Ich muss dazu sagen, dass ich großer Fan der don’t mess with the hard punx Scheibe bin und ich die ersten 2nd district Scheiben total gut aber eben doch nicht so genial fand. Auf die zwischen dem letzten und neuen Album erschienene EP stieß ich deshalb auch eher zufällig bei nem Konzert im Druckluft beim Stöbern. 4 Euro, gelbes Vinyl, Download Code waren die Hard facts vor Ort, zu Hause hauten mich dann noch die drei Songs vom Stuhl. Entsprechend groß war also meine Vorfreude auf das neue Album.

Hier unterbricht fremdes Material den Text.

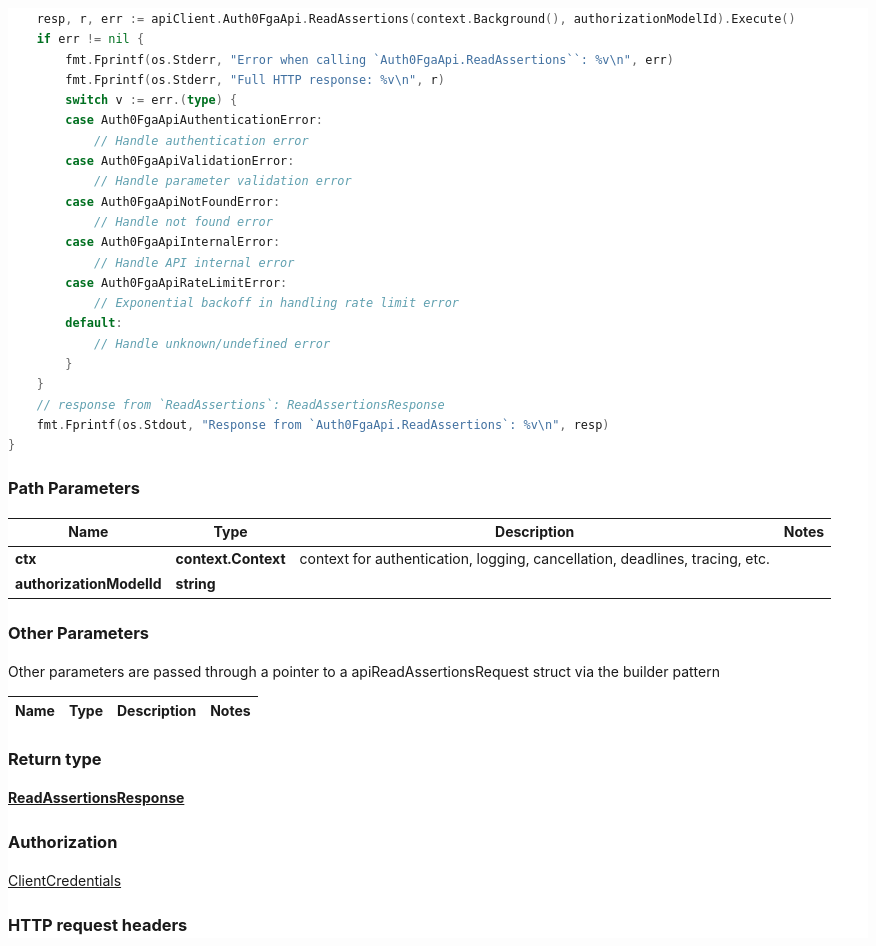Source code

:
 ```go
    resp, r, err := apiClient.Auth0FgaApi.ReadAssertions(context.Background(), authorizationModelId).Execute()
    if err != nil {
        fmt.Fprintf(os.Stderr, "Error when calling `Auth0FgaApi.ReadAssertions``: %v\n", err)
        fmt.Fprintf(os.Stderr, "Full HTTP response: %v\n", r)
        switch v := err.(type) {
        case Auth0FgaApiAuthenticationError:
            // Handle authentication error
        case Auth0FgaApiValidationError:
            // Handle parameter validation error
        case Auth0FgaApiNotFoundError:
            // Handle not found error
        case Auth0FgaApiInternalError:
            // Handle API internal error
        case Auth0FgaApiRateLimitError:
            // Exponential backoff in handling rate limit error
        default:
            // Handle unknown/undefined error
        }
    }
    // response from `ReadAssertions`: ReadAssertionsResponse
    fmt.Fprintf(os.Stdout, "Response from `Auth0FgaApi.ReadAssertions`: %v\n", resp)
}
```

### Path Parameters


Name | Type | Description  | Notes
------------- | ------------- | ------------- | -------------
**ctx** | **context.Context** | context for authentication, logging, cancellation, deadlines, tracing, etc.
**authorizationModelId** | **string** |  | 

### Other Parameters

Other parameters are passed through a pointer to a apiReadAssertionsRequest struct via the builder pattern


Name | Type | Description  | Notes
------------- | ------------- | ------------- | -------------

### Return type

[**ReadAssertionsResponse**](ReadAssertionsResponse.md)

### Authorization

[ClientCredentials](../README.md#ClientCredentials)

### HTTP request headers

Die ersten Akkorde machen direkt Bock auf mehr. Eingängig und progressiv führen sie in den Opener „Broken bits of Lifetime“. Die aufgenommene Fahrt setzt sich nahtlos fort: Mit „The Bourgeois Attidute“ und „The Market Crash“ wirds (wirtschafts-)politisch und nicht zuletzt im Ruhrgebiet und rund um Bochum Langendreer kann man seine Geschichten zu dem Thema Gerechtigkeit in globalen Wirtschaftsfragen erzählen. Mit „The Love has gone“ und „Bad habbit“ sind auch zwei Songs der EP neu aufgenommen enthalten. Der knackige Text zu „Bad Habbit“ taugt dabei allemal als Hymne auf ein Punkerleben („I don’t know what it means to be a dictator, I don’t know what it means to be in a bad mood„), während „The Love has gone“ den unverzichtbaren Teil Glam und Herz in die Sache einbringt. Das durch und durch großartige „Pain Museum“ muss man einfach selbst gehört haben. Insgesamt hat das alles Herz, Verstand und Seele – und über allem wird mit viel musikalischem Schwung die Faust gereckt! Herrlich!

Fazit: Von allen 2nd District-Platten ist What’s inside you die, die mir am meisten Spaß macht. Hier passt eins zum anderen und vor allem zur Band. Gut gemacht Jungs und auf jeden Fall weiter so!